Bishop James Jones is my hero. I first fell under his spell when I was reviewing his book ‘With My Whole Heart’ which, if you have not yet read, I can strongly recommend. And if you want to know why I think he would be a good Archbishop of Canterbury for the years immediately ahead, reading the review will I hope give you some idea.
But let us by all means begin at the beginning.
James Stuart Jones was born in 1948 and went to the Duke of York’s Royal Military School (his father was an army major) in Dover, followed by a degree in theology from Exeter University. He got his teaching qualification in Keele and Wycliffe Hall, Oxford. He then taught at Sevenoaks and worked as a producer at the Scripture Union. He did not become a priest until he was in his mid-thirties. He married Sarah Marrow in 1980, and they have three daughters.
Here is the Crockford’s entry:
+JONES, The Rt Revd James Stuart. b 48. Ex Univ BA70 PGCE71 Hull Univ Hon DD99 Lincs & Humberside Univ Hon DLitt01. Wycliffe Hall Ox 81. d 82 p 83 c 94. C Clifton Ch Ch w Em Bris 82-90; V S Croydon Em S’wark 90-94; Suff Bp Hull York 94-98; Bp Liv from 98; Bp HM Pris from 07.
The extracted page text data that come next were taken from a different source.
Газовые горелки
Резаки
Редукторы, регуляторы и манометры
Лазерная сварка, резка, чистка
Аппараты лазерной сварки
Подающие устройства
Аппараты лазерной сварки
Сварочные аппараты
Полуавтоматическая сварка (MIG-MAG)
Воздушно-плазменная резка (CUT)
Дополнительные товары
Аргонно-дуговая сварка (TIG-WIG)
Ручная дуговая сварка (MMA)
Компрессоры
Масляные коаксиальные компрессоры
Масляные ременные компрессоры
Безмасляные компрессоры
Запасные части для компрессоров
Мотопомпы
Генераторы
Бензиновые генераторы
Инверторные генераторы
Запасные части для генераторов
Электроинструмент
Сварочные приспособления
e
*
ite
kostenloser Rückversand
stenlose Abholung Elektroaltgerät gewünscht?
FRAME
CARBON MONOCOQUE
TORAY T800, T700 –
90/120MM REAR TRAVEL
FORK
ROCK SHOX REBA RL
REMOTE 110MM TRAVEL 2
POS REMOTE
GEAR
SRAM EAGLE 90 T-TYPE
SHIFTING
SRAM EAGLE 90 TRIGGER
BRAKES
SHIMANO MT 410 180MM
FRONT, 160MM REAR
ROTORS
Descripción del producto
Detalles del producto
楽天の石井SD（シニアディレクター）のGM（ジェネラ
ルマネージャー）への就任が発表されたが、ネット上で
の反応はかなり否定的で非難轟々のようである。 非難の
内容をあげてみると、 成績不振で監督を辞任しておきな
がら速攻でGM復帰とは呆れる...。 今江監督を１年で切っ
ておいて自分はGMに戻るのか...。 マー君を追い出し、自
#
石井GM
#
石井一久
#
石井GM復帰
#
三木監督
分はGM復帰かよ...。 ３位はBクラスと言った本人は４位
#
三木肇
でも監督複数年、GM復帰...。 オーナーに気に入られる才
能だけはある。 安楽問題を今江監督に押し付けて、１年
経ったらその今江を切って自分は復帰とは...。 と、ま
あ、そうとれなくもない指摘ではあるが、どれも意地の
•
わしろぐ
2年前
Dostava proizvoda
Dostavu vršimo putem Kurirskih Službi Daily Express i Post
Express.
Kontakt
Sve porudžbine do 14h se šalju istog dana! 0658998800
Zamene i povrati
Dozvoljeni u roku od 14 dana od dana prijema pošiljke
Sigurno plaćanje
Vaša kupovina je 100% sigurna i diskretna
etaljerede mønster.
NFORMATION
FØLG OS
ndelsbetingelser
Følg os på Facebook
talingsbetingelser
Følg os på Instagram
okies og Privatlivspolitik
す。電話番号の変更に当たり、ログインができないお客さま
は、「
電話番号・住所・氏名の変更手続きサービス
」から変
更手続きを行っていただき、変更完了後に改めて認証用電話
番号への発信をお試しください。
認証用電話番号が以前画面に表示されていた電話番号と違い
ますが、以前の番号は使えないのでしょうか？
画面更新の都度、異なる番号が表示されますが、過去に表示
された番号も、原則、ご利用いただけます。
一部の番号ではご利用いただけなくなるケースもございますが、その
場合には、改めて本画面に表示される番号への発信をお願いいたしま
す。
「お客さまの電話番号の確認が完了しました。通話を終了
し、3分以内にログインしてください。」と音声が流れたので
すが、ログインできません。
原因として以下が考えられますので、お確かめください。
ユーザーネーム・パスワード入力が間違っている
Bishop James ‘s work in the church is well-covered on the diocesan webpage.
He is a member of the House of Lords, Bishop for Prisons, Visitor to St Peter’s College in the University of Oxford, Co-President of Liverpool Hope University, WWF Ambassador and a Fellow of the RSA (Royal Society for the encouragement of Arts, Manufactures and Commerce), Honorary Fellow of the Chartered Institution of Water and Environmental Management, Vice President of the Town and Country Planning Association, Trustee National Museums Liverpool. In 2009 he was appointed by the Home Secretary to Chair the Hillsborough Independent Panel
He broadcasts regularly, especially on ‘Thought for the Day’. He has written a number of books including ‘Jesus and the Earth’ (SPCK 2003) which looks at the relationship between Christianity and the environment.
Originally a conservative Evangelical, now see below.
So far, so good. In what we have seen so far, Bishop James has not particularly demonstrated any qualities not shown by our other candidates, although I would suggest that his background in teaching, writing and broadcasting indicate that he is an excellent communicator (which would make a nice change).
However, I would suggest there is only one thing you need to know about the man in order to decide whether you could and would follow him as the leader of the Church of England (and, to the extent that the title is appropriate, the Anglican Communion). He has twice shown great moral courage in public.
The first was in the aftermath of the 2003 letter from nine bishops including James Jones to Archbishop Rowan Williams, opposing his decision not to block the appointment of Jeffrey John as Bishop of Reading. However, Bishop James came to feel this was wrong and in 2008 he said publicly:
“I deeply regret this episode in our common life. I still believe it was unwise to try to take us to a place that evidently did not command the broad support of the Church of England but I am sorry for the way I opposed it and I am sorry too for adding to the pain and distress of Dr John and his partner.”
Stuart James, of the E Church blog, reported in 2010 the extent to which Bishop James’s new attitude had ‘riled’ the Conservative Evangelicals.
The second was a speech made by the Bishop to his diocesan synod about the Anglican Covenant. Considerable pressure, you will remember, had been exerted on all bishops to ensure that everyone was brought into line and voted in favour of the Covenant. Bishop James got to his feet, went to the microphone, and told his Liverpool flock why he could not support the Covenant. You can read what Bishop James said in this blog by ‘KiwiAnglo’, also known as Father Ron Smith, an Anglican priest in New Zealand. Ripples in a pond, reaching across the world.
So, although you may think I am verging on the melodramatic, I have no hesitation in saying that Bishop James Jones has earned the right to claim the words of this hymn by Robert Lowell as his own.
Once to every man and nation, comes the moment to decide,
In the strife of truth with falsehood, for the good or evil side;
Some great cause, some great decision, offering each the bloom or blight,
And the choice goes by forever, ’twixt that darkness and that light.
Then to side with truth is noble, when we share her wretched crust,
Ere her cause bring fame and profit, and ’tis prosperous to be just;
Then it is the brave man chooses while the coward stands aside,
Till the multitude make virtue of the faith they had denied.
There are some who will question the candidacy of Bishop James Jones by reason of his age. I have no desire to speed his retirement (Bishop James is the same age as I am) but would like to point out that the most popular and loved Pope of recent times was Pope John Paul XXIII, and his papacy lasted for less than five years. In 2012 we are looking, or should be looking, I suggest, for someone to lead us out of the wilderness. The personal qualities of the next Archbishop of Canterbury are, in my opinion, of over-riding importance.